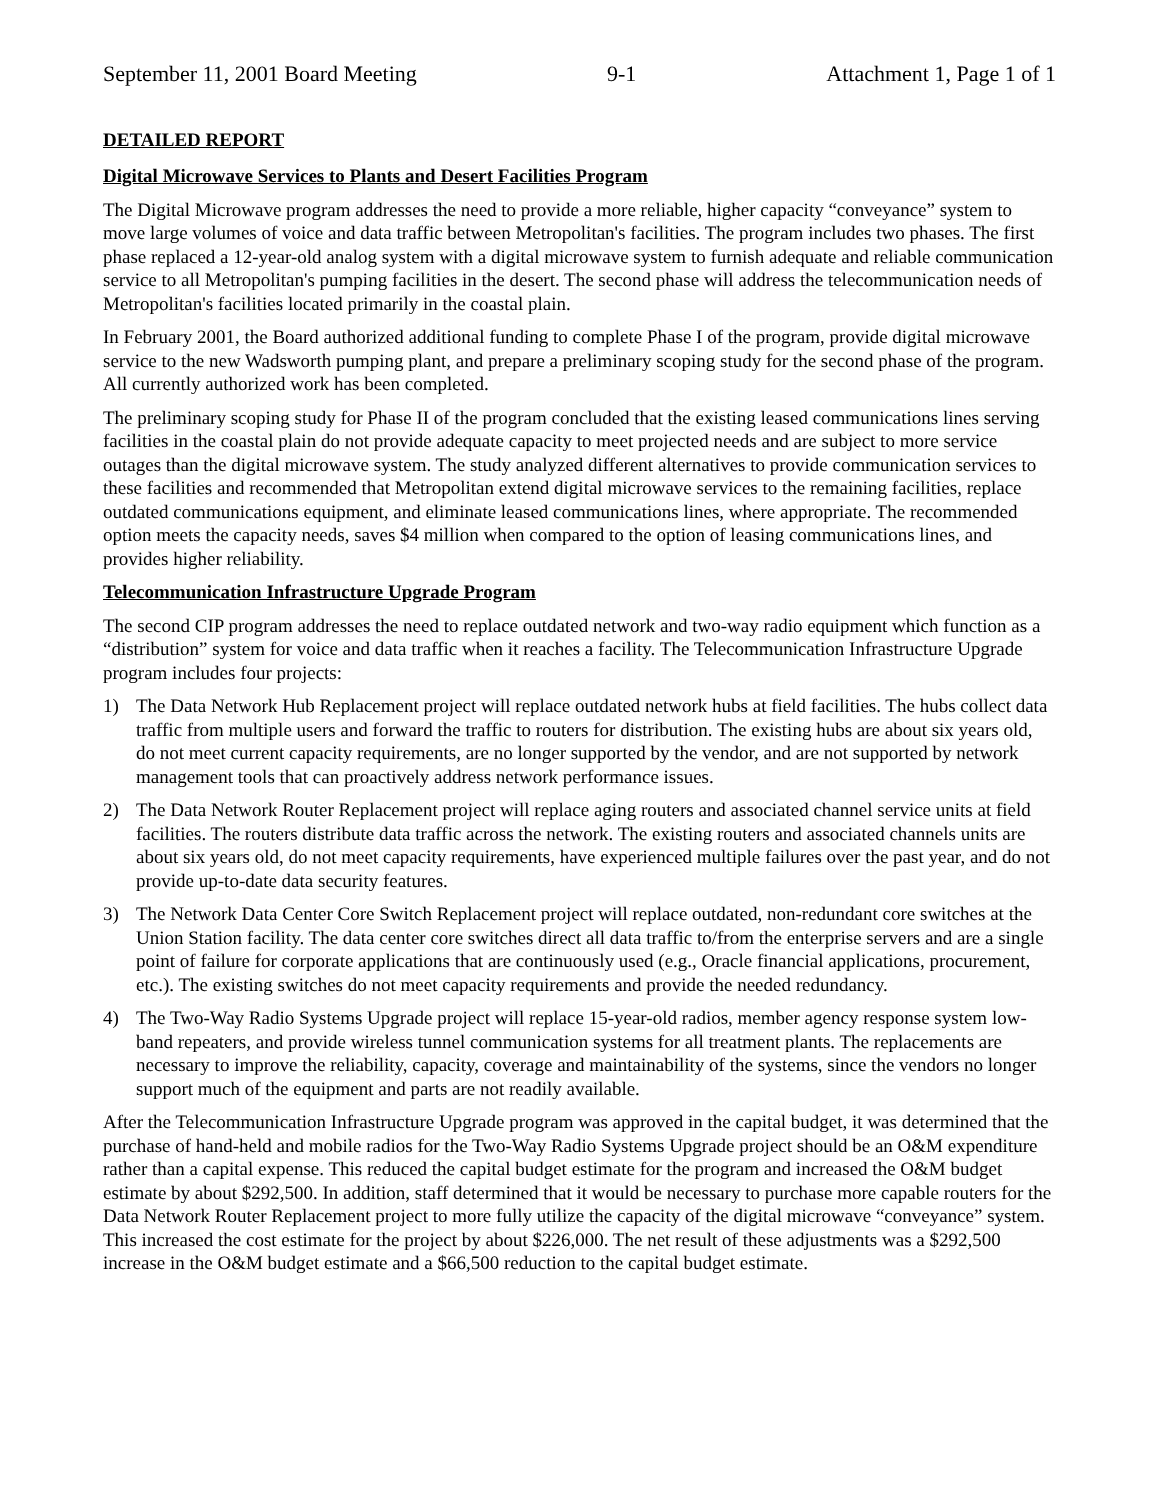September 11, 2001 Board Meeting 9-1 Attachment 1, Page 1 of 1
DETAILED REPORT
Digital Microwave Services to Plants and Desert Facilities Program
The Digital Microwave program addresses the need to provide a more reliable, higher capacity “conveyance” system to move large volumes of voice and data traffic between Metropolitan's facilities. The program includes two phases. The first phase replaced a 12-year-old analog system with a digital microwave system to furnish adequate and reliable communication service to all Metropolitan's pumping facilities in the desert. The second phase will address the telecommunication needs of Metropolitan's facilities located primarily in the coastal plain.
In February 2001, the Board authorized additional funding to complete Phase I of the program, provide digital microwave service to the new Wadsworth pumping plant, and prepare a preliminary scoping study for the second phase of the program. All currently authorized work has been completed.
The preliminary scoping study for Phase II of the program concluded that the existing leased communications lines serving facilities in the coastal plain do not provide adequate capacity to meet projected needs and are subject to more service outages than the digital microwave system. The study analyzed different alternatives to provide communication services to these facilities and recommended that Metropolitan extend digital microwave services to the remaining facilities, replace outdated communications equipment, and eliminate leased communications lines, where appropriate. The recommended option meets the capacity needs, saves $4 million when compared to the option of leasing communications lines, and provides higher reliability.
Telecommunication Infrastructure Upgrade Program
The second CIP program addresses the need to replace outdated network and two-way radio equipment which function as a “distribution” system for voice and data traffic when it reaches a facility. The Telecommunication Infrastructure Upgrade program includes four projects:
1) The Data Network Hub Replacement project will replace outdated network hubs at field facilities. The hubs collect data traffic from multiple users and forward the traffic to routers for distribution. The existing hubs are about six years old, do not meet current capacity requirements, are no longer supported by the vendor, and are not supported by network management tools that can proactively address network performance issues.
2) The Data Network Router Replacement project will replace aging routers and associated channel service units at field facilities. The routers distribute data traffic across the network. The existing routers and associated channels units are about six years old, do not meet capacity requirements, have experienced multiple failures over the past year, and do not provide up-to-date data security features.
3) The Network Data Center Core Switch Replacement project will replace outdated, non-redundant core switches at the Union Station facility. The data center core switches direct all data traffic to/from the enterprise servers and are a single point of failure for corporate applications that are continuously used (e.g., Oracle financial applications, procurement, etc.). The existing switches do not meet capacity requirements and provide the needed redundancy.
4) The Two-Way Radio Systems Upgrade project will replace 15-year-old radios, member agency response system low-band repeaters, and provide wireless tunnel communication systems for all treatment plants. The replacements are necessary to improve the reliability, capacity, coverage and maintainability of the systems, since the vendors no longer support much of the equipment and parts are not readily available.
After the Telecommunication Infrastructure Upgrade program was approved in the capital budget, it was determined that the purchase of hand-held and mobile radios for the Two-Way Radio Systems Upgrade project should be an O&M expenditure rather than a capital expense. This reduced the capital budget estimate for the program and increased the O&M budget estimate by about $292,500. In addition, staff determined that it would be necessary to purchase more capable routers for the Data Network Router Replacement project to more fully utilize the capacity of the digital microwave “conveyance” system. This increased the cost estimate for the project by about $226,000. The net result of these adjustments was a $292,500 increase in the O&M budget estimate and a $66,500 reduction to the capital budget estimate.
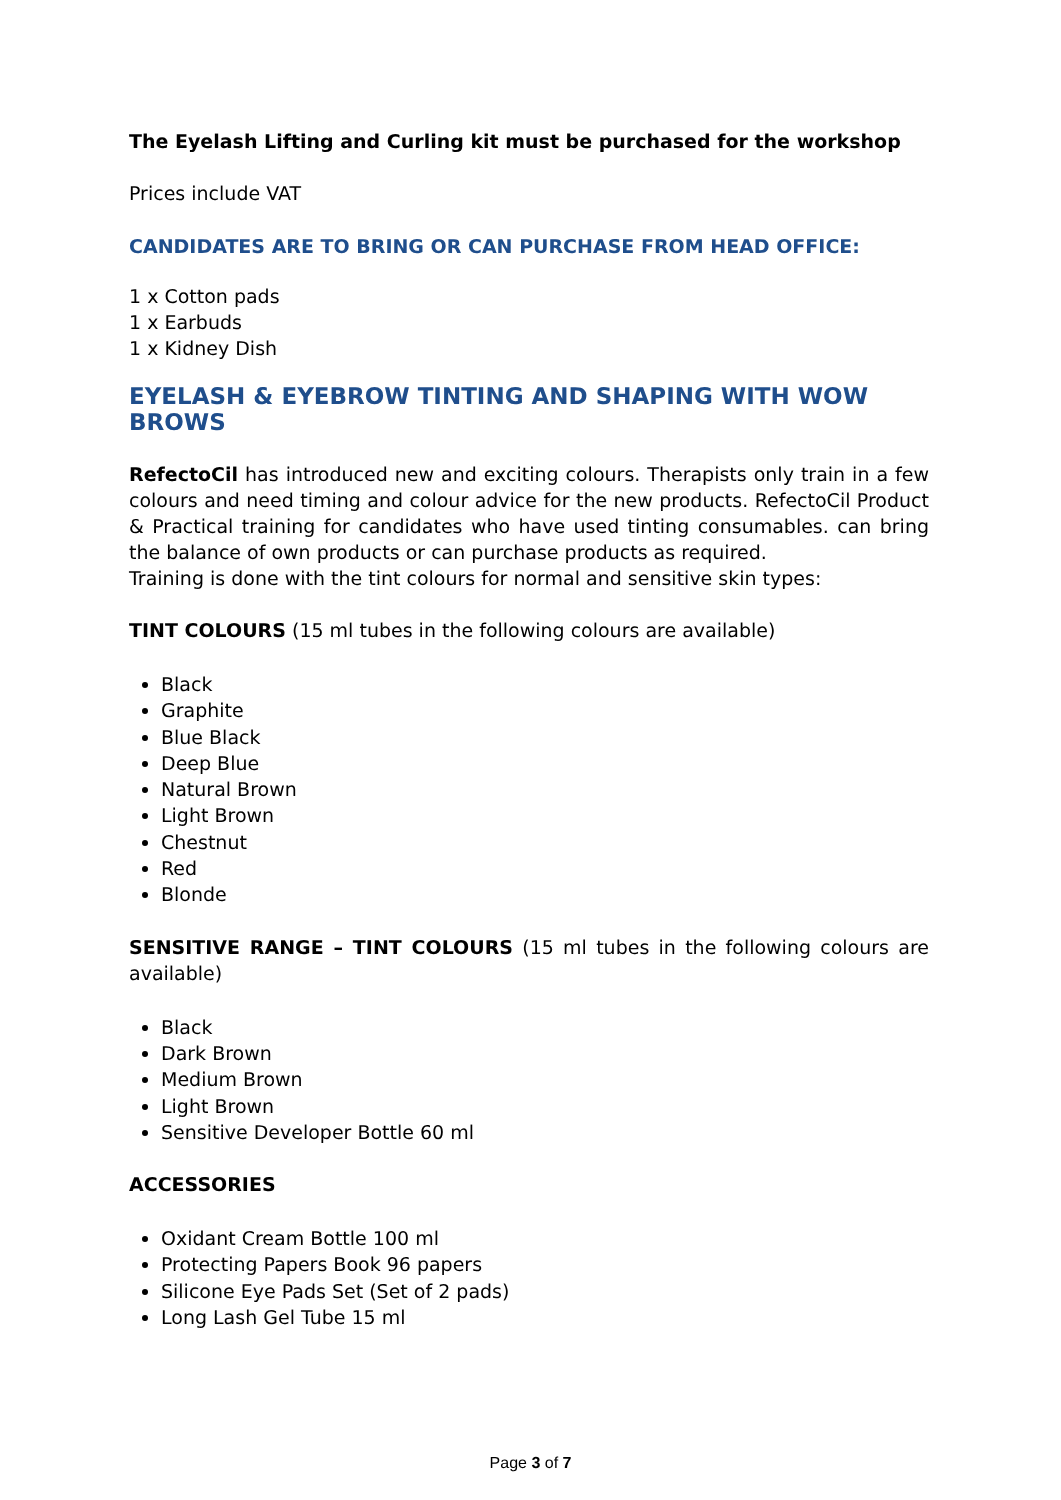The Eyelash Lifting and Curling kit must be purchased for the workshop
Prices include VAT
CANDIDATES ARE TO BRING OR CAN PURCHASE FROM HEAD OFFICE:
1 x Cotton pads
1 x Earbuds
1 x Kidney Dish
EYELASH & EYEBROW TINTING AND SHAPING WITH WOW BROWS
RefectoCil has introduced new and exciting colours. Therapists only train in a few colours and need timing and colour advice for the new products. RefectoCil Product & Practical training for candidates who have used tinting consumables. can bring the balance of own products or can purchase products as required.
Training is done with the tint colours for normal and sensitive skin types:
TINT COLOURS (15 ml tubes in the following colours are available)
Black
Graphite
Blue Black
Deep Blue
Natural Brown
Light Brown
Chestnut
Red
Blonde
SENSITIVE RANGE – TINT COLOURS (15 ml tubes in the following colours are available)
Black
Dark Brown
Medium Brown
Light Brown
Sensitive Developer Bottle 60 ml
ACCESSORIES
Oxidant Cream Bottle 100 ml
Protecting Papers Book 96 papers
Silicone Eye Pads Set (Set of 2 pads)
Long Lash Gel Tube 15 ml
Page 3 of 7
--*--
**What is required**: All of the material above is to be copied exactly, except for its images.

**Answer to the problem**:
September 11, 2001 Board Meeting 9-1 Attachment 1, Page 1 of 1
DETAILED REPORT
Digital Microwave Services to Plants and Desert Facilities Program
The Digital Microwave program addresses the need to provide a more reliable, higher capacity “conveyance” system to move large volumes of voice and data traffic between Metropolitan's facilities. The program includes two phases. The first phase replaced a 12-year-old analog system with a digital microwave system to furnish adequate and reliable communication service to all Metropolitan's pumping facilities in the desert. The second phase will address the telecommunication needs of Metropolitan's facilities located primarily in the coastal plain.
In February 2001, the Board authorized additional funding to complete Phase I of the program, provide digital microwave service to the new Wadsworth pumping plant, and prepare a preliminary scoping study for the second phase of the program. All currently authorized work has been completed.
The preliminary scoping study for Phase II of the program concluded that the existing leased communications lines serving facilities in the coastal plain do not provide adequate capacity to meet projected needs and are subject to more service outages than the digital microwave system. The study analyzed different alternatives to provide communication services to these facilities and recommended that Metropolitan extend digital microwave services to the remaining facilities, replace outdated communications equipment, and eliminate leased communications lines, where appropriate. The recommended option meets the capacity needs, saves $4 million when compared to the option of leasing communications lines, and provides higher reliability.
Telecommunication Infrastructure Upgrade Program
The second CIP program addresses the need to replace outdated network and two-way radio equipment which function as a “distribution” system for voice and data traffic when it reaches a facility. The Telecommunication Infrastructure Upgrade program includes four projects:
1) The Data Network Hub Replacement project will replace outdated network hubs at field facilities. The hubs collect data traffic from multiple users and forward the traffic to routers for distribution. The existing hubs are about six years old, do not meet current capacity requirements, are no longer supported by the vendor, and are not supported by network management tools that can proactively address network performance issues.
2) The Data Network Router Replacement project will replace aging routers and associated channel service units at field facilities. The routers distribute data traffic across the network. The existing routers and associated channels units are about six years old, do not meet capacity requirements, have experienced multiple failures over the past year, and do not provide up-to-date data security features.
3) The Network Data Center Core Switch Replacement project will replace outdated, non-redundant core switches at the Union Station facility. The data center core switches direct all data traffic to/from the enterprise servers and are a single point of failure for corporate applications that are continuously used (e.g., Oracle financial applications, procurement, etc.). The existing switches do not meet capacity requirements and provide the needed redundancy.
4) The Two-Way Radio Systems Upgrade project will replace 15-year-old radios, member agency response system low-band repeaters, and provide wireless tunnel communication systems for all treatment plants. The replacements are necessary to improve the reliability, capacity, coverage and maintainability of the systems, since the vendors no longer support much of the equipment and parts are not readily available.
After the Telecommunication Infrastructure Upgrade program was approved in the capital budget, it was determined that the purchase of hand-held and mobile radios for the Two-Way Radio Systems Upgrade project should be an O&M expenditure rather than a capital expense. This reduced the capital budget estimate for the program and increased the O&M budget estimate by about $292,500. In addition, staff determined that it would be necessary to purchase more capable routers for the Data Network Router Replacement project to more fully utilize the capacity of the digital microwave “conveyance” system. This increased the cost estimate for the project by about $226,000. The net result of these adjustments was a $292,500 increase in the O&M budget estimate and a $66,500 reduction to the capital budget estimate.
The Eyelash Lifting and Curling kit must be purchased for the workshop
Prices include VAT
CANDIDATES ARE TO BRING OR CAN PURCHASE FROM HEAD OFFICE:
1 x Cotton pads
1 x Earbuds
1 x Kidney Dish
EYELASH & EYEBROW TINTING AND SHAPING WITH WOW BROWS
RefectoCil has introduced new and exciting colours. Therapists only train in a few colours and need timing and colour advice for the new products. RefectoCil Product & Practical training for candidates who have used tinting consumables. can bring the balance of own products or can purchase products as required.
Training is done with the tint colours for normal and sensitive skin types:
TINT COLOURS (15 ml tubes in the following colours are available)
Black
Graphite
Blue Black
Deep Blue
Natural Brown
Light Brown
Chestnut
Red
Blonde
SENSITIVE RANGE – TINT COLOURS (15 ml tubes in the following colours are available)
Black
Dark Brown
Medium Brown
Light Brown
Sensitive Developer Bottle 60 ml
ACCESSORIES
Oxidant Cream Bottle 100 ml
Protecting Papers Book 96 papers
Silicone Eye Pads Set (Set of 2 pads)
Long Lash Gel Tube 15 ml
Page 3 of 7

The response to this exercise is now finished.